Cutting fossil use and greenhouse gas emissions alone will not solve the overshoot problem. A concerted effort across all resource sectors – forestry, agriculture and mining in particular – is needed to reduce our ecological footprint.

Canada, with multiple resource industries and growth-obsessed politicians, is arguably one of the greatest obstacles to the urgently-need transition to a resource-efficient world, and hence to human survival.

We cling to the fantasy of endless economic growth.

A rapid, but managed contraction in resource extraction and consumption would create an economy with vastly reduced throughput. This economy could still provide a high quality of life – likely far better than the current situation. People in communities that produce and consume (and throw away) a lot less stuff would have more free time to enjoy nature, sports, the arts, hobbies and each other’s company.

A major benefit of managed contraction would be a massive reduction in pollution and waste – far less plastic in the oceans, for example.

Magic bullet “solutions” such as carbon capture and storage, small modular reactors, fusion reactors, and “blue” hydrogen from natural gas entail ever-increasing consumption of non-renewable resources – an impossibility in a finite world.

Another version of the endless growth fantasy is that renewable energy technologies will quickly and seamlessly replace fossil fuels, allowing us to continue our high-consumption lifestyles.

Renewable technologies are far less “renewable” than one might think. There is too much wishful thinking, including from the IPCC, about the feasibility of a smooth transition to a renewables-based economy. Fossil fuels play a major role in the production of renewable technologies.
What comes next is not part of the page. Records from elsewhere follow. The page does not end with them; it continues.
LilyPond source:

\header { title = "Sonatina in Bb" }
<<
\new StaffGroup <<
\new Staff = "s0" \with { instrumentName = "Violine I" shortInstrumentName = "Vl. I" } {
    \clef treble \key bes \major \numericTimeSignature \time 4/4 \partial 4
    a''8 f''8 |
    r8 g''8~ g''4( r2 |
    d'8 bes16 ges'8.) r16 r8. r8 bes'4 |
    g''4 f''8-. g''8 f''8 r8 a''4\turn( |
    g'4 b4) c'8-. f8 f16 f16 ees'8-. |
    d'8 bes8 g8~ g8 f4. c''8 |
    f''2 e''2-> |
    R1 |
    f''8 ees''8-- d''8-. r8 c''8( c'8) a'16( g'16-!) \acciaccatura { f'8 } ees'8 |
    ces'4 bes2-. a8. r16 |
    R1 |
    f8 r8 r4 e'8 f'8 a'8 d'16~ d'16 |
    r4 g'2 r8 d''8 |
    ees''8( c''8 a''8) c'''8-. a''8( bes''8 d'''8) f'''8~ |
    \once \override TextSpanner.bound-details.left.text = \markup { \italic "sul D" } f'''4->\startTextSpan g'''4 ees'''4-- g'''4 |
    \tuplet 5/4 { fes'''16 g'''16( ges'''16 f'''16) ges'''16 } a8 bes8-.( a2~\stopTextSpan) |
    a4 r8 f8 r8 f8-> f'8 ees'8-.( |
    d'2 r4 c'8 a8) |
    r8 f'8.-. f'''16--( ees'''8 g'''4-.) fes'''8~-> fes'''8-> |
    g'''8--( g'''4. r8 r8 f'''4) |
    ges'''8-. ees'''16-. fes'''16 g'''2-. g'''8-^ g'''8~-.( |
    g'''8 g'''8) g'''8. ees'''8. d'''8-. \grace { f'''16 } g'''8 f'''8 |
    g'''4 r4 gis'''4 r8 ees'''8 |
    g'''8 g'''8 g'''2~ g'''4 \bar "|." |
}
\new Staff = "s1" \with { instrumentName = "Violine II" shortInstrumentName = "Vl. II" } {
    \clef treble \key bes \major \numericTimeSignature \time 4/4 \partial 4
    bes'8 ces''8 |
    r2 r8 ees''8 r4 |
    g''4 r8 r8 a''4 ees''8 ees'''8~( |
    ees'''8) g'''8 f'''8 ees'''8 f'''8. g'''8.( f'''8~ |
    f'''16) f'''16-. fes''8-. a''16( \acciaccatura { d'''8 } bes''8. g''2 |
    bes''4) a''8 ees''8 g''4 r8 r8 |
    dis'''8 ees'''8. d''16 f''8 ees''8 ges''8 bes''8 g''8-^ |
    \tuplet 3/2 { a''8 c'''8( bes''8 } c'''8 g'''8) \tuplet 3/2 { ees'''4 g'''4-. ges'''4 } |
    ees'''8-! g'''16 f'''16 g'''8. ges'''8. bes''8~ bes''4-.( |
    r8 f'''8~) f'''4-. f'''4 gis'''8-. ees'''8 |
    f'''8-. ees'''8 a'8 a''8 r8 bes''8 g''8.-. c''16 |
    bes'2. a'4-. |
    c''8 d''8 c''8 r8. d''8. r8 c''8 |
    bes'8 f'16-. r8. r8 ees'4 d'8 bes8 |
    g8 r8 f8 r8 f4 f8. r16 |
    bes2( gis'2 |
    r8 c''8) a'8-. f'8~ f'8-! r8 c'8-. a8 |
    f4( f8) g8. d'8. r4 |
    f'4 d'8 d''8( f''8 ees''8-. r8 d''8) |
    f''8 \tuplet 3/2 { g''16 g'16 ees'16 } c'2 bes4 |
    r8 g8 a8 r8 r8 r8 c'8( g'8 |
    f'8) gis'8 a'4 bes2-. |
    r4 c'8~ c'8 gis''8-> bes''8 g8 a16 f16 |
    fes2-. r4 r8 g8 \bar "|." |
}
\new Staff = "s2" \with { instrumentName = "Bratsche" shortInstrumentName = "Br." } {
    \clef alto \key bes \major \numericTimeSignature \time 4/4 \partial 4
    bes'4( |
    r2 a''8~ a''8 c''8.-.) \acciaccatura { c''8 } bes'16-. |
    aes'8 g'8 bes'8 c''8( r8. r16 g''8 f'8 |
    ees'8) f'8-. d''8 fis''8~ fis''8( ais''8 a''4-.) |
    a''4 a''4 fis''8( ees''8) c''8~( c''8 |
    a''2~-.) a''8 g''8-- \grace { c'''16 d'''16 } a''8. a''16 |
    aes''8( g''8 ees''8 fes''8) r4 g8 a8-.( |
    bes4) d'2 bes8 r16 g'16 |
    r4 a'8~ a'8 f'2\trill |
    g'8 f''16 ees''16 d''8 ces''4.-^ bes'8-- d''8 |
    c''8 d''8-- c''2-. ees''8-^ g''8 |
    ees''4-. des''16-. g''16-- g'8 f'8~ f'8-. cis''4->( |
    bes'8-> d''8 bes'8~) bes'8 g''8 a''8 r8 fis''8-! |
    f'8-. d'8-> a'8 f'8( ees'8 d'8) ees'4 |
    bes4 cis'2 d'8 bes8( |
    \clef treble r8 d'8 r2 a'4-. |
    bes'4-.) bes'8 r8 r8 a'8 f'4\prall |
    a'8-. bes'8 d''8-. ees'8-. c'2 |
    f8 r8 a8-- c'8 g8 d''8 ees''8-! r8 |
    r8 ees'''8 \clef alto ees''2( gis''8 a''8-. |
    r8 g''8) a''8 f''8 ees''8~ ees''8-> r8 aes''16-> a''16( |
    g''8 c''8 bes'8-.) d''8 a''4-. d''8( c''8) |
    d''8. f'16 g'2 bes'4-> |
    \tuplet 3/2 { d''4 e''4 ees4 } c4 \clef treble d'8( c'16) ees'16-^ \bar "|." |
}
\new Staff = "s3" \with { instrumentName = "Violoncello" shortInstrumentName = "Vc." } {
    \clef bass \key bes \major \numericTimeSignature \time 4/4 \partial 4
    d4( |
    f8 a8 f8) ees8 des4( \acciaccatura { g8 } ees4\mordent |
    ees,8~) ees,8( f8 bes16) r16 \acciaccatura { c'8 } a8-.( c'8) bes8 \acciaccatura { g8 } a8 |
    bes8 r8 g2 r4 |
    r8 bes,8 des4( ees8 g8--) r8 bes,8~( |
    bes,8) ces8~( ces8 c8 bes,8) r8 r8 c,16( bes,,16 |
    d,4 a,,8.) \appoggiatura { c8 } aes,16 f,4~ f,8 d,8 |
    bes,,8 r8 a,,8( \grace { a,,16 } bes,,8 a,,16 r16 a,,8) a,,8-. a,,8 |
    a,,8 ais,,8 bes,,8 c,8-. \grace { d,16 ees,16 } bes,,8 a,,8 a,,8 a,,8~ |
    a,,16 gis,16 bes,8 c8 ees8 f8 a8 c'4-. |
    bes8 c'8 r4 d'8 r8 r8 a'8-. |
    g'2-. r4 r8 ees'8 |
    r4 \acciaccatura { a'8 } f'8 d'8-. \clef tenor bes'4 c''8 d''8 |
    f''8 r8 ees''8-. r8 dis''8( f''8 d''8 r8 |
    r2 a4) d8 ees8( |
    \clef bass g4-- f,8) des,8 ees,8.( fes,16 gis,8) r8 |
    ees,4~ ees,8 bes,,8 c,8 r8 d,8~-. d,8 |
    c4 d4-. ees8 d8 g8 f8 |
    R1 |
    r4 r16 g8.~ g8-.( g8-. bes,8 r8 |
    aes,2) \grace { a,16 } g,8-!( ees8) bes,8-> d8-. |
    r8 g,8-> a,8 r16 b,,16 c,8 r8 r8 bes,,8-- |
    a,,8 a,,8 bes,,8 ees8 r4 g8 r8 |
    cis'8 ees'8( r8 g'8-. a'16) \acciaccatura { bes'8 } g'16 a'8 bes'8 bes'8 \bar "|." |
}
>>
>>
Mineral requirements may be greater than the earth can provide.

Rees and colleague Megan Siebert discuss these limitations in a paper entitled “Through the Eye of a Needle: An Eco-Heterodox Perspective on the Renewable Energy Transition”. Seen in this light, a feverish rush to dig up “critical minerals” is tantamount to digging mass graves.

Canadians are in denial about the human suffering associated with our current lifestyles and economic policies. We can’t continue over-consuming resources, degrading ecosystems, and producing more waste than the Earth can absorb.

We urgently need to plan for a managed contraction of the Canadian economy, as our contribution to restoring the earth’s capacity to support life.

Are there any politicians who will take this on?

Ole Hendrickson

Ole Hendrickson

Ole Hendrickson is an ecologist, a former federal research scientist, and chair of the Sierra Club Canada Foundation's national conservation committee.